== 제시된 데이터 ==

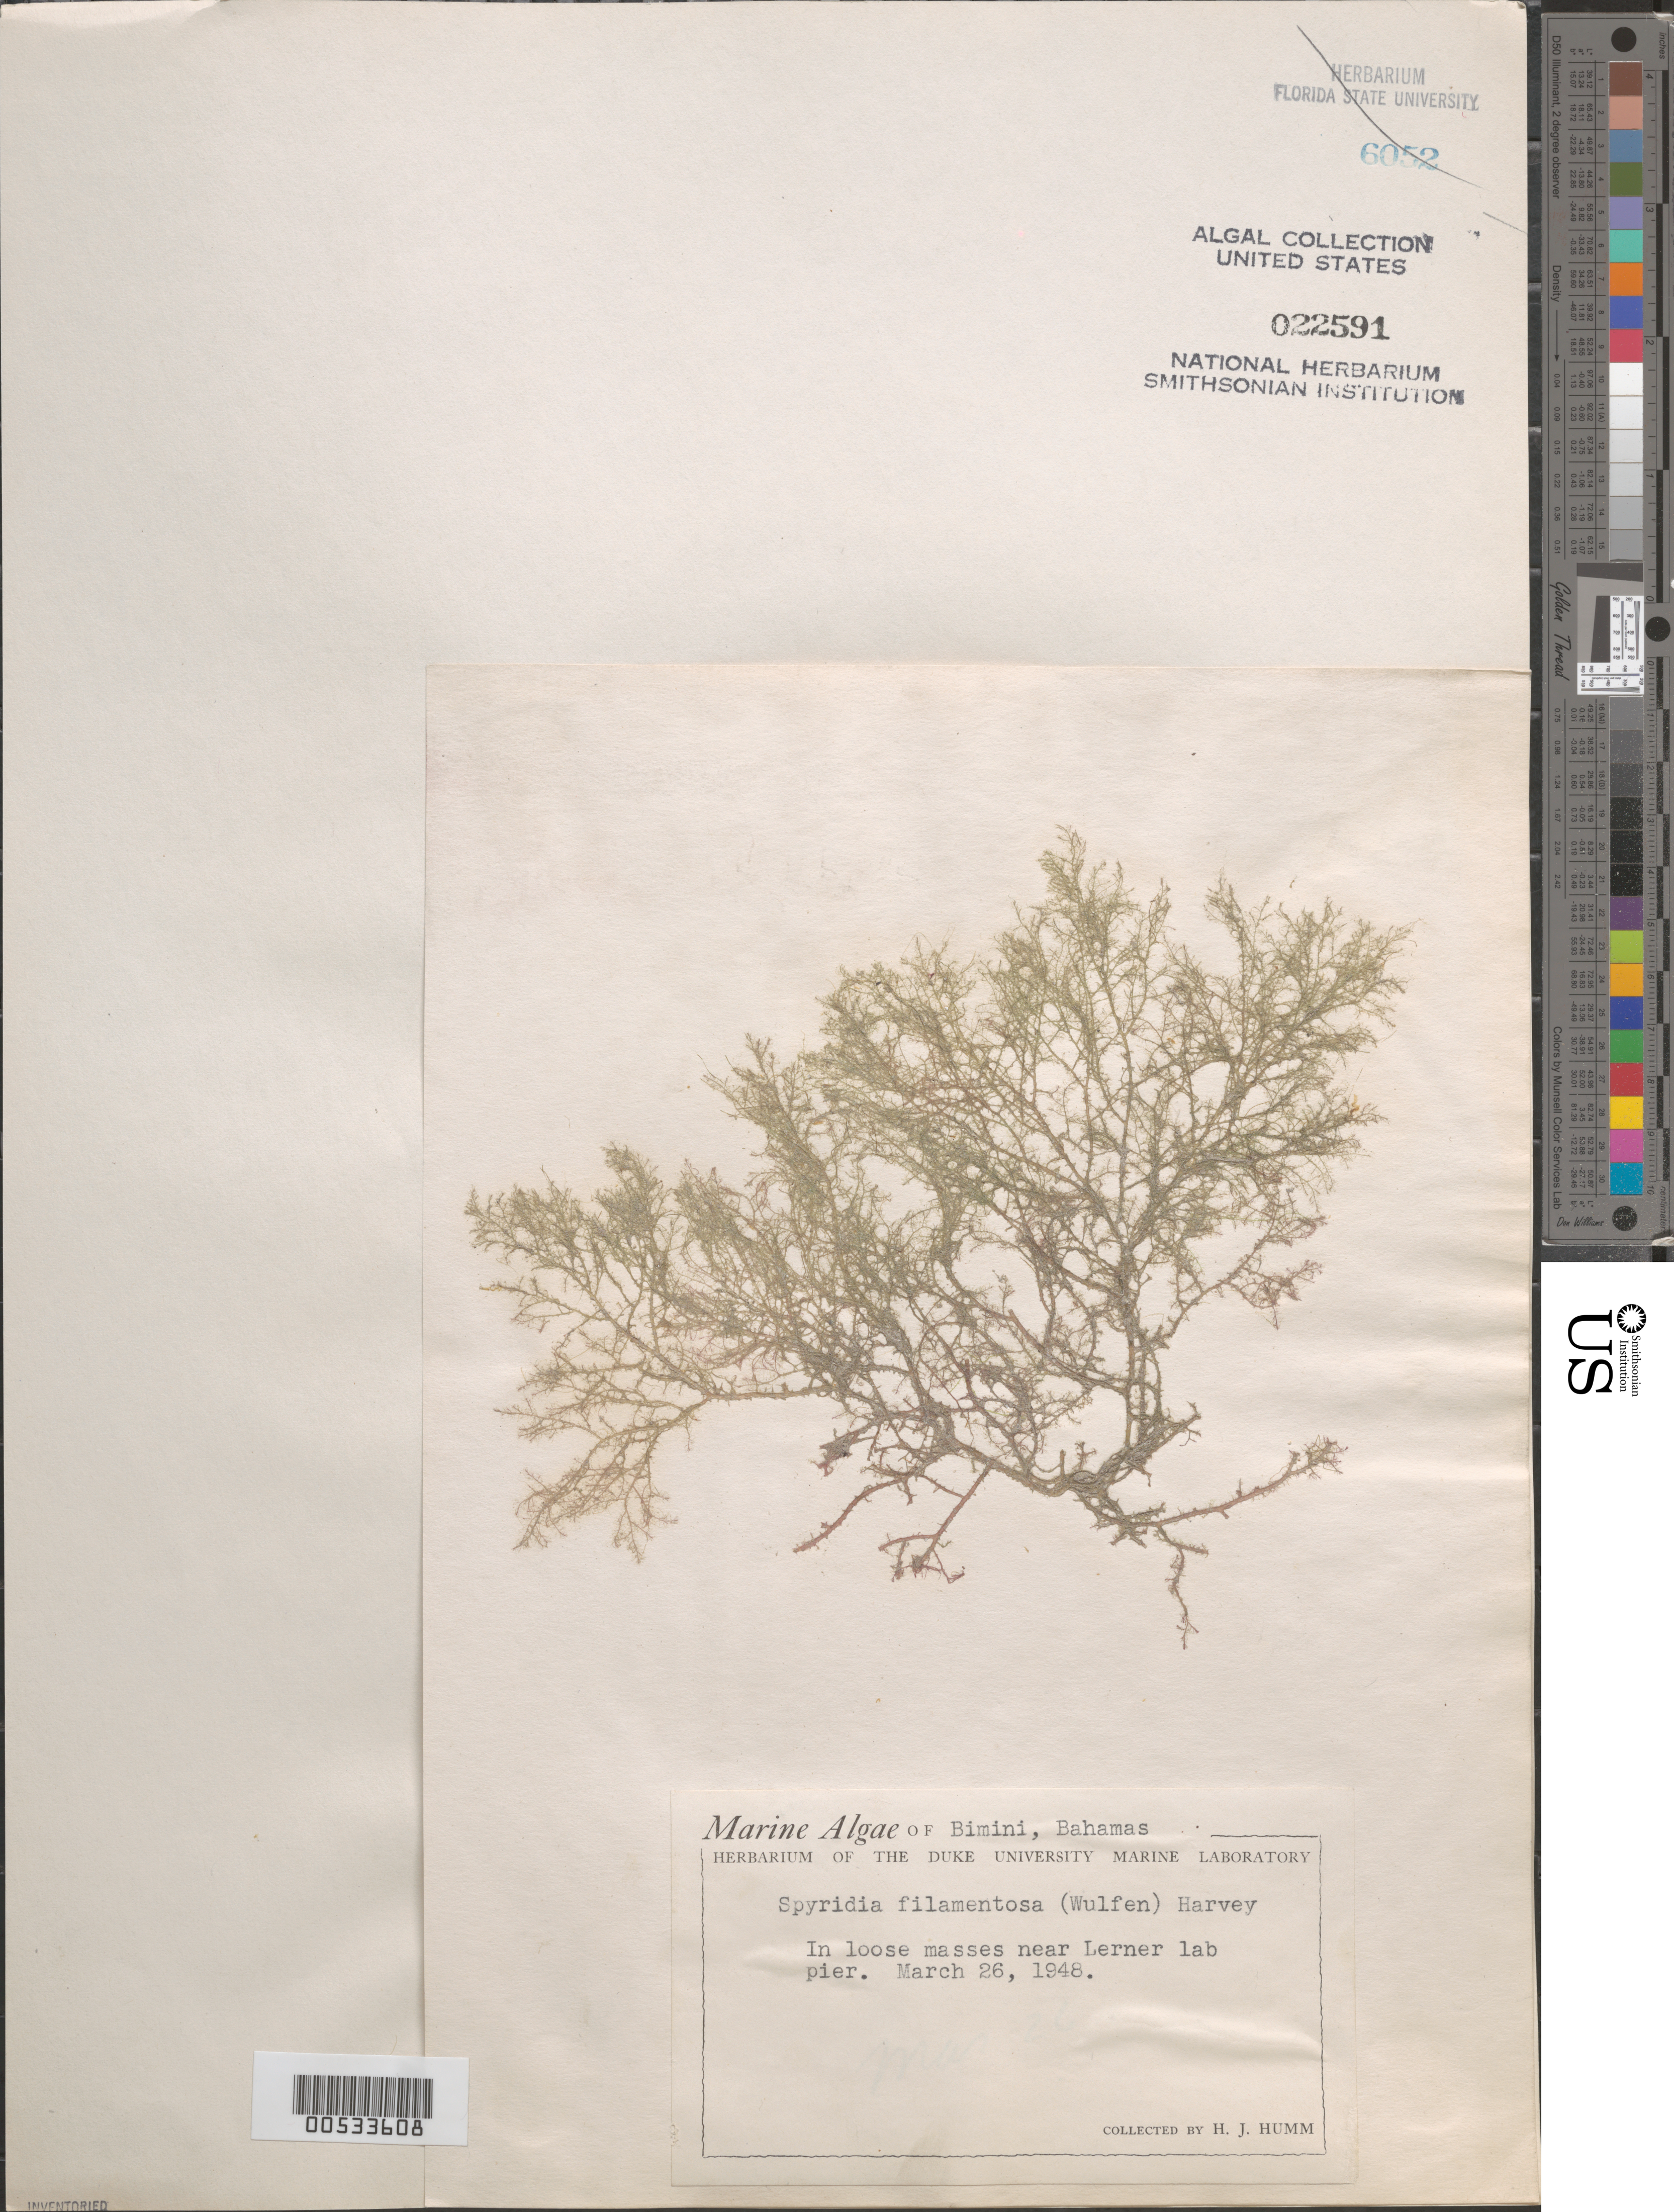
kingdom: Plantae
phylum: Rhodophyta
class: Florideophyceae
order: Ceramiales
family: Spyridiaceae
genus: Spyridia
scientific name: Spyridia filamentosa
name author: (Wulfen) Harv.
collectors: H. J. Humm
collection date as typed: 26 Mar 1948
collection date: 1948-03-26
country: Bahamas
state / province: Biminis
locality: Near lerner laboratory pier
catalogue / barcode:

===

■ 쓰기 과제: 데이터 중 "name author: (Wulfen) Harv." 항목이 있는 줄에서 시작하여 데이터의 마지막 줄에서 끝나는 부분을 '번호'와 '내용' 두 열의 마크다운 표로 바꾸어 쓰되, 빈 줄은 빼고 행마다 번호를 붙이시오.

■ 과제 풀이:
| 번호 | 내용 |
|---|---|
| 1 | name author: (Wulfen) Harv. |
| 2 | collectors: H. J. Humm |
| 3 | collection date as typed: 26 Mar 1948 |
| 4 | collection date: 1948-03-26 |
| 5 | country: Bahamas |
| 6 | state / province: Biminis |
| 7 | locality: Near lerner laboratory pier |
| 8 | catalogue / barcode: |